Plusieurs experts sont cependant sceptiques quant à la promotion de la cigarette électronique comme alternative au tabagisme, affirmant que leurs effets à long terme sont inconnus et que l’étiquette «sans danger» peut signifier que de plus en plus de jeunes peuvent fumer des cigarettes électroniques. Le professeur Martin McKee, de la London School of Hygiene and Tropical Medicine, a exprimé ses inquiétudes concernant la sécurité des cigarettes électroniques le mois dernier. Il a déclaré: «La nicotine contenue dans les cigarettes électroniques n’est pas une drogue inoffensive et puis il y a toutes ces autres choses telles que les arômes qui sont inhalées. Nous n’avons pas eu de cigarettes électroniques depuis assez longtemps pour connaître les véritables effets. Mais quand nous regardons les preuves dont nous disposons, il y a suffisamment de raisons pour de sérieuses inquiétudes. » «Compte tenu des effets à court terme sur la fonction pulmonaire et les effets cardiovasculaires, il y a suffisamment de preuves pour dire que nous devrions être très, très prudents», a-t-il ajouté.

Etude connexe

Cette année en février, les auteurs Peter Hajek et ses collègues de l’Université Queen Mary de Londres, publié une étude dans le New England Journal of Medicine intitulé «A Randomized Trial of E-Cigarettes versus Nicotine-Replacement Therapy».
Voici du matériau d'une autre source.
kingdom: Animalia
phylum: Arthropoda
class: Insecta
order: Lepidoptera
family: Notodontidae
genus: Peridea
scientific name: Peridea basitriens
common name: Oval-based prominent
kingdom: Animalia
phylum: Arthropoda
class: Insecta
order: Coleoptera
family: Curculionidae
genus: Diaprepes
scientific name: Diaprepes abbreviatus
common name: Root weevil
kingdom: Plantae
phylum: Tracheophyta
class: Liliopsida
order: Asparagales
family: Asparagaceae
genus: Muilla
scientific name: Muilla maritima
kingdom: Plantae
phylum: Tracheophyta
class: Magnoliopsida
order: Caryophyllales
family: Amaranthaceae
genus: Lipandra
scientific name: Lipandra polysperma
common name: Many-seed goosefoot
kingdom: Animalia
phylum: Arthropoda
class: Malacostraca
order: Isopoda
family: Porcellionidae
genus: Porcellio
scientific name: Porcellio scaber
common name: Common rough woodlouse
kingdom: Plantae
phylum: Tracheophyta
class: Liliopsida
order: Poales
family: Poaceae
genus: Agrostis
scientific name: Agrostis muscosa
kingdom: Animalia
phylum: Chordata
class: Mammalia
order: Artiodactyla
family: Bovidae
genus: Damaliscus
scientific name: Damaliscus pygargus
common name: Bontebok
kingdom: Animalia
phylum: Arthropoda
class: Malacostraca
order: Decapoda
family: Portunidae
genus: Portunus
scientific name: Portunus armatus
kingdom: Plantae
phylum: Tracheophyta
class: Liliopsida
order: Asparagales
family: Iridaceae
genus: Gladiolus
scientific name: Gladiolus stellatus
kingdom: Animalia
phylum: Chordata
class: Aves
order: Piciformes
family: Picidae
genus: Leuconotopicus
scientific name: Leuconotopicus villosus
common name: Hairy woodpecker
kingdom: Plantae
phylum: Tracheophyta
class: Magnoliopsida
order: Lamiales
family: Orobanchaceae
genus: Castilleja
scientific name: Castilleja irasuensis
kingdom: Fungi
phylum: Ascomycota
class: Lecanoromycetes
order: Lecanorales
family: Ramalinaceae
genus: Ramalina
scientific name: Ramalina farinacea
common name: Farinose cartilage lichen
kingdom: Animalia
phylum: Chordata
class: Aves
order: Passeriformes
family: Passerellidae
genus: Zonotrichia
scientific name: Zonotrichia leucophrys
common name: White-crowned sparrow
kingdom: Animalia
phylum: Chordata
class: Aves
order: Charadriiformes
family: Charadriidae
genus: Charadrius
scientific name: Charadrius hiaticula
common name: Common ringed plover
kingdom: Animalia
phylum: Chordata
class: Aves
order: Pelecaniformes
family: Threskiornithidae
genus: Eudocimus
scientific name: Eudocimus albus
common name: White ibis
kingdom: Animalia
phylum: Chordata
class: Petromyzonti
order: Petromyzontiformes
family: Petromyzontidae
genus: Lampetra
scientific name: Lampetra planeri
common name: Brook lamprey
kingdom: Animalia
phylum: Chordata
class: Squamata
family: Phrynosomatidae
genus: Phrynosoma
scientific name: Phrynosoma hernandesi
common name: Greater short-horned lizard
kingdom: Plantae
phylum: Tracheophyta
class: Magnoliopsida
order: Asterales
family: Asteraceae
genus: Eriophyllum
L’équipe a assigné au hasard 886 adultes participant aux services d’arrêt du tabac du National Health Service du Royaume-Uni, soit des packs de démarrage de cigarettes électroniques, soit des NRT. De plus, tous ont reçu un soutien comportemental hebdomadaire pendant au moins 4 semaines.

Les résultats ont montré qu’un an de abstinence taux était de 18 pour cent parmi ceux qui utilisaient des cigarettes électroniques et de 9,9 pour cent parmi ceux qui utilisaient des TRN. À 52 semaines de l’essai, 80% des personnes sous cigarettes électroniques utilisaient toujours leur traitement prescrit, contre 9% dans le groupe NRT. La production supplémentaire de toux et de mucosités était plus faible chez les utilisateurs de cigarettes électroniques que chez ceux qui utilisaient des TRN, ont écrit les chercheurs.

Les auteurs ont conclu: «Les cigarettes électroniques étaient plus efficaces pour arrêter de fumer que la thérapie de remplacement de la nicotine, lorsque les deux produits étaient accompagnés d’un soutien comportemental.» L’étude a été financée par le National Institute for Health Research and Cancer Research UK.